A quelques mètres de là, devant l’entrée d’une boutique, un autre gamin patauge pieds nus dans la boue noirâtre causée par les précipitations de la veille. Sans se soucier des dangers, l’enfant tend son pot aux passagers qui descendent des ‘’clandos’’ ralliant Guédiawaye et Pikine. Dans son récipient rouge, on pouvait apercevoir quelques grammes de riz brisé surmontés de sachets de biscuits et d’une bougie qui déborde à l’extérieur. ‘’J’ai fait un an dans le daara. C’est mon père qui m’a emmené ici (Sénégal), après, il est rentré en Guinée-Bissau’’, livre timidement en peul Demba Sadio, âgé d’environ 7 ans.
‘’Pas de renseignements sur notre ‘daara’’’
A l’image de ces deux adolescents, de nombreux autres jeunes sont aussi astreints à participer à la dépense quotidienne. Aux stations de services Tally Boumack, le constat est le même : des enfants talibés qui demandent la charité aux piétons. De part et d’autre, des enfants font des va-et-vient pour tendre leurs sébiles aux personnes. Chacun avec sa méthode pour attirer l’attention des généreux donateurs. Si certains choisissent de faire du bruit avec les pièces de monnaie empilées dans leurs mains, d’autres préfèrent scander : ‘’Sarax ngir Yàllà !’’ ‘’Fi sabi lilahi !’’ (De l’aumône pour l’Amour de Dieu !).

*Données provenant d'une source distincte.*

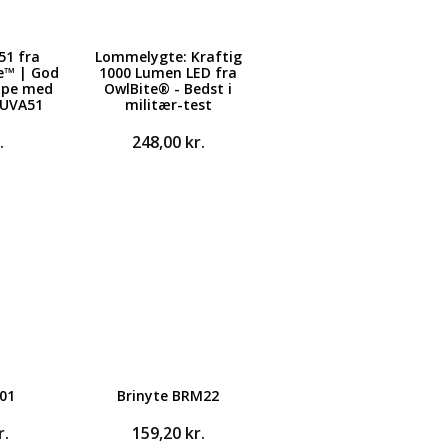
51 fra
Lommelygte: Kraftig
e™ | God
1000 Lumen LED fra
ampe med
OwlBite® - Bedst i
 UVA51
militær-test
.
248,00
kr.
L01
Brinyte BRM22
r.
159,20
kr.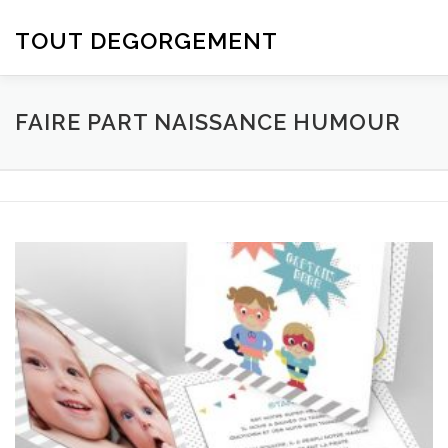
Aller
au
TOUT DEGORGEMENT
contenu
FAIRE PART NAISSANCE HUMOUR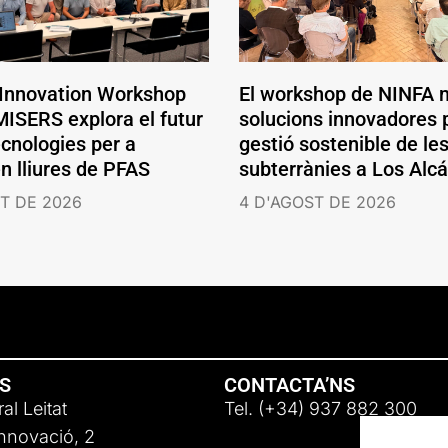
 Innovation Workshop
El workshop de NINFA 
ISERS explora el futur
solucions innovadores p
ecnologies per a
gestió sostenible de le
en lliures de PFAS
subterrànies a Los Alc
T DE 2026
4 D'AGOST DE 2026
NS
CONTACTA’NS
al Leitat
Tel. (+34) 937 882 300
Innovació, 2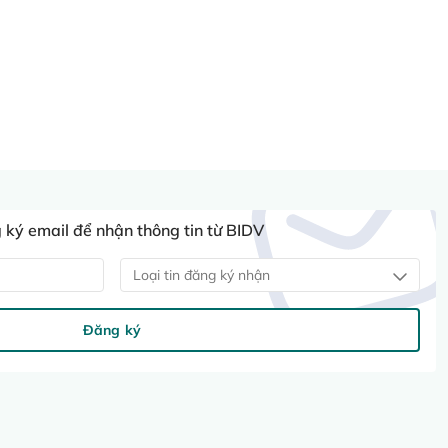
ký email để nhận thông tin từ BIDV
Loại tin đăng ký nhận
Đăng ký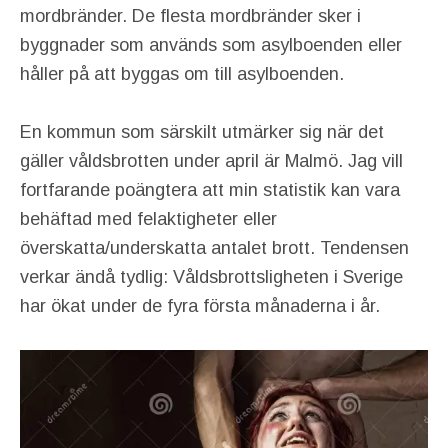
mordbränder. De flesta mordbränder sker i
byggnader som används som asylboenden eller
håller på att byggas om till asylboenden.
En kommun som särskilt utmärker sig när det
gäller våldsbrotten under april är Malmö. Jag vill
fortfarande poängtera att min statistik kan vara
behäftad med felaktigheter eller
överskatta/underskatta antalet brott. Tendensen
verkar ändå tydlig: Våldsbrottsligheten i Sverige
har ökat under de fyra första månaderna i år.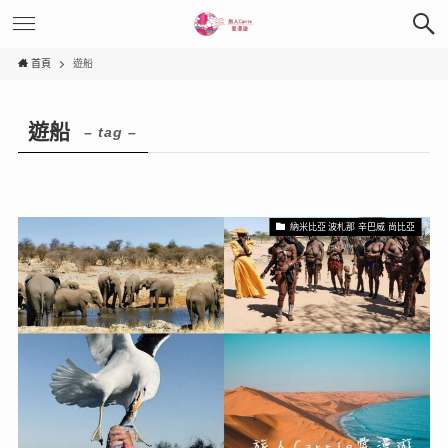
首頁
遊船
遊船
– tag –
納米比亞 波札那 辛巴威 尚比亞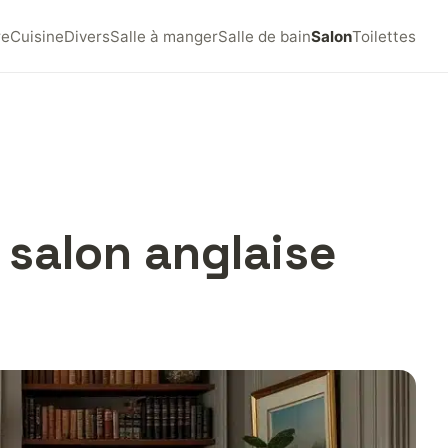
re
Cuisine
Divers
Salle à manger
Salle de bain
Salon
Toilettes
salon anglaise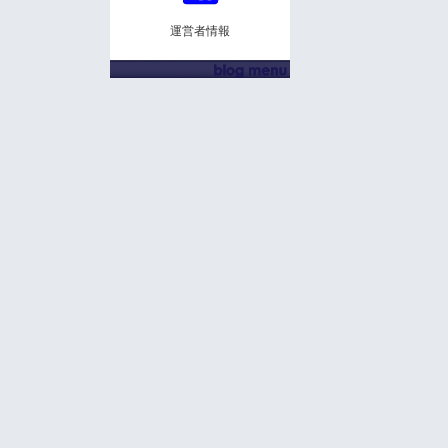
運営者情報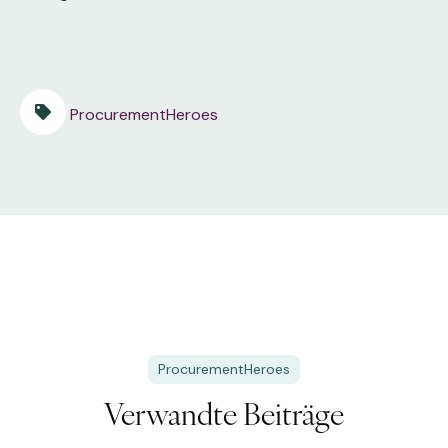
ProcurementHeroes
ProcurementHeroes
Verwandte Beiträge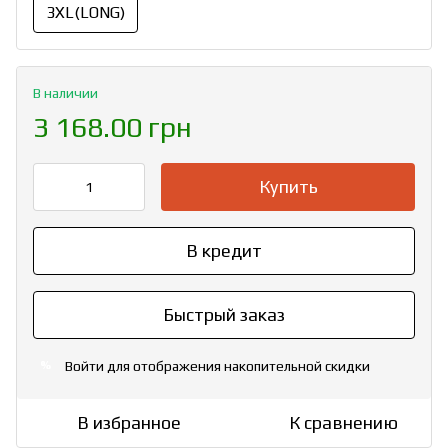
3XL(LONG)
В наличии
3 168.00 грн
Купить
В кредит
Быстрый заказ
Войти
для отображения накопительной скидки
%
В избранное
К сравнению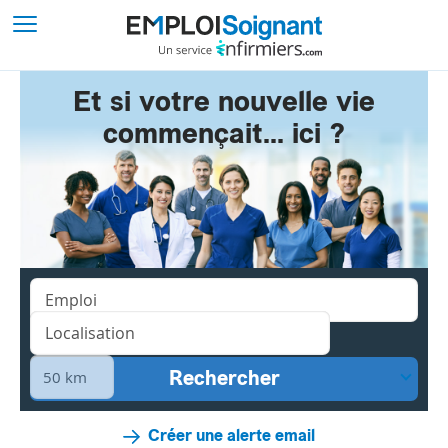
Et si votre nouvelle vie
commençait... ici ?
Créer une alerte email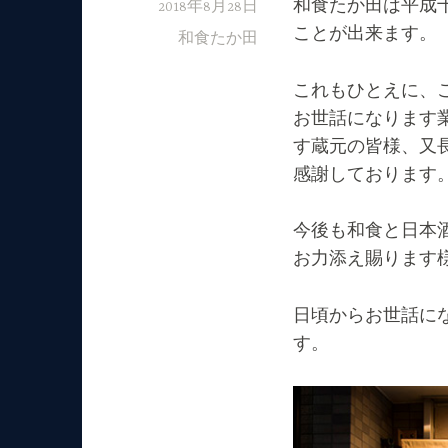
和食たか田は平成
2018年8月28日
ことが出来ます。
和食たか田
これもひとえに、
お世話になります
す蔵元の皆様、又
感謝しております
今後も和食と日本
お力添え賜ります
日頃からお世話に
す。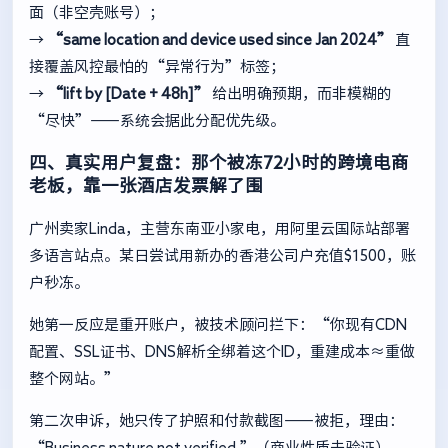
面（非空壳账号）；
→
“same location and device used since Jan 2024”
直
接覆盖风控最怕的“异常行为”标签；
→
“lift by [Date + 48h]”
给出明确预期，而非模糊的
“尽快”——系统会据此分配优先级。
四、真实用户复盘：那个被冻72小时的跨境电商
老板，靠一张酒店发票解了围
广州卖家Linda，主营东南亚小家电，用阿里云国际站部署
多语言站点。某日尝试用新办的香港公司户充值$1500，账
户秒冻。
她第一反应是重开账户，被技术顾问拦下：“你现有CDN
配置、SSL证书、DNS解析全绑着这个ID，重建成本≈重做
整个网站。”
第二次申诉，她只传了护照和付款截图——被拒，理由：
“Business nature not verified.”（商业性质未验证）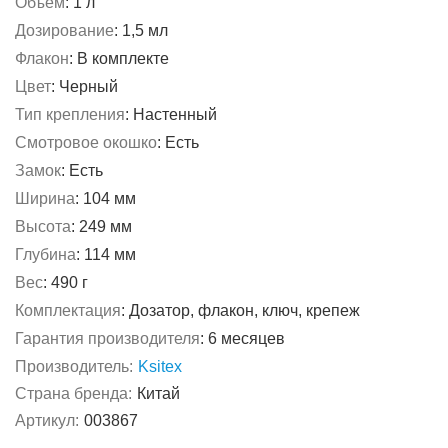
Объем
:
1 л
Дозирование
:
1,5 мл
Флакон
:
В комплекте
Цвет
:
Черный
Тип крепления
:
Настенный
Смотровое окошко
:
Есть
Замок
:
Есть
Ширина
:
104 мм
Высота
:
249 мм
Глубина
:
114 мм
Вес
:
490 г
Комплектация
:
Дозатор, флакон, ключ, крепеж
Гарантия производителя
:
6 месяцев
Производитель:
Ksitex
Страна бренда:
Китай
Артикул:
003867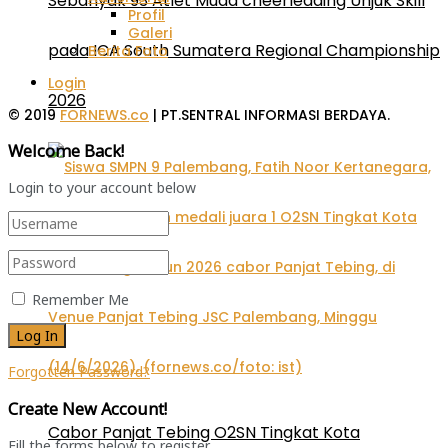
Sebanyak 93 Atlet Muda cheerleading Unjuk Skill
Profil
Galeri
pada ICA South Sumatera Regional Championship
Berita Foto
Login
2026
© 2019
FORNEWS.co
| PT.SENTRAL INFORMASI BERDAYA.
Welcome Back!
Login to your account below
Remember Me
Forgotten Password?
Create New Account!
Cabor Panjat Tebing O2SN Tingkat Kota
Fill the forms below to register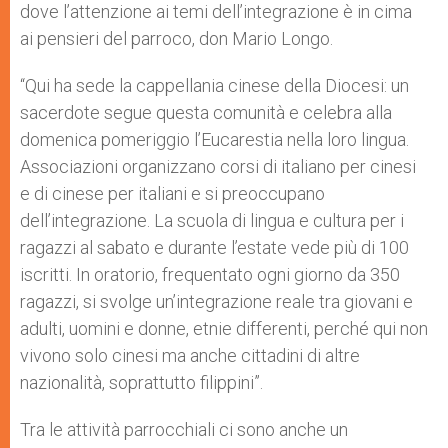
dove l’attenzione ai temi dell’integrazione è in cima
ai pensieri del parroco, don Mario Longo.
“Qui ha sede la cappellania cinese della Diocesi: un
sacerdote segue questa comunità e celebra alla
domenica pomeriggio l’Eucarestia nella loro lingua.
Associazioni organizzano corsi di italiano per cinesi
e di cinese per italiani e si preoccupano
dell’integrazione. La scuola di lingua e cultura per i
ragazzi al sabato e durante l’estate vede più di 100
iscritti. In oratorio, frequentato ogni giorno da 350
ragazzi, si svolge un’integrazione reale tra giovani e
adulti, uomini e donne, etnie differenti, perché qui non
vivono solo cinesi ma anche cittadini di altre
nazionalità, soprattutto filippini”.
Tra le attività parrocchiali ci sono anche un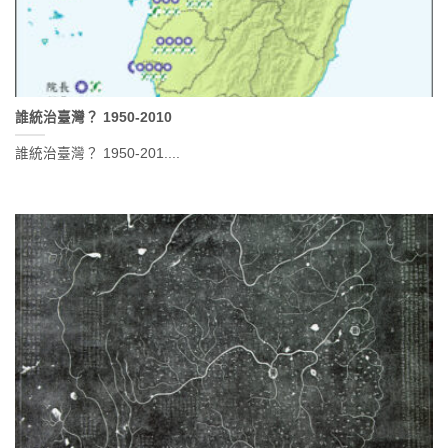
誰統治臺灣？ 1950-2010
誰統治臺灣？ 1950-201....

Chaque aumône reçue est accompagnée par des prières du jeune homme en wolof ou en arabe. ‘’Notre maître coranique nous a interdit de donner des renseignements sur notre ‘’daara et sur notre famille’’, fait savoir, la tête baissée, A Coly. Malgré notre insistance, l’enfant âgé de 10 ans à peine refuse de répondre à nos questions. Même pas contre la troque d’une pièce de monnaie.
Terminus de Guédiawaye, zone prisée par les talibés
A Guédiawaye aussi, la campagne de retrait des enfants de la rue peine à porter ses fruits. Dans ce département abritant une bonne partie des ‘’daara’’ de la banlieue, les enfants prennent également d’assaut les artères des différentes communes de cette agglomération avant même le lever du soleil. On les rencontre presque à chaque coin de la rue. L’un de leurs endroits privilégiés est le terminus de Guédiawaye. Chaque jour, aux heures de départ ou de la rentrée, ils sont nombreux à investir les lieux dans l’espoir d’amasser le maximum d’aumônes. ‘’Nous nous levons à 4h du matin. Après deux heures de lecture du Coran, nous prenons nos pots pour mendier jusqu’à 10 heures. Après le déjeuner, nous repartons dans les rues dans l’après-midi’’, explique S. Ndiaye, talibé au ‘’daara’’ Djily Mbaye.
Plus de trois semaines après son lancement par le gouvernement, l’opération de retrait des enfants de la rue peine toujours à devenir une réalité dans la banlieue de Dakar.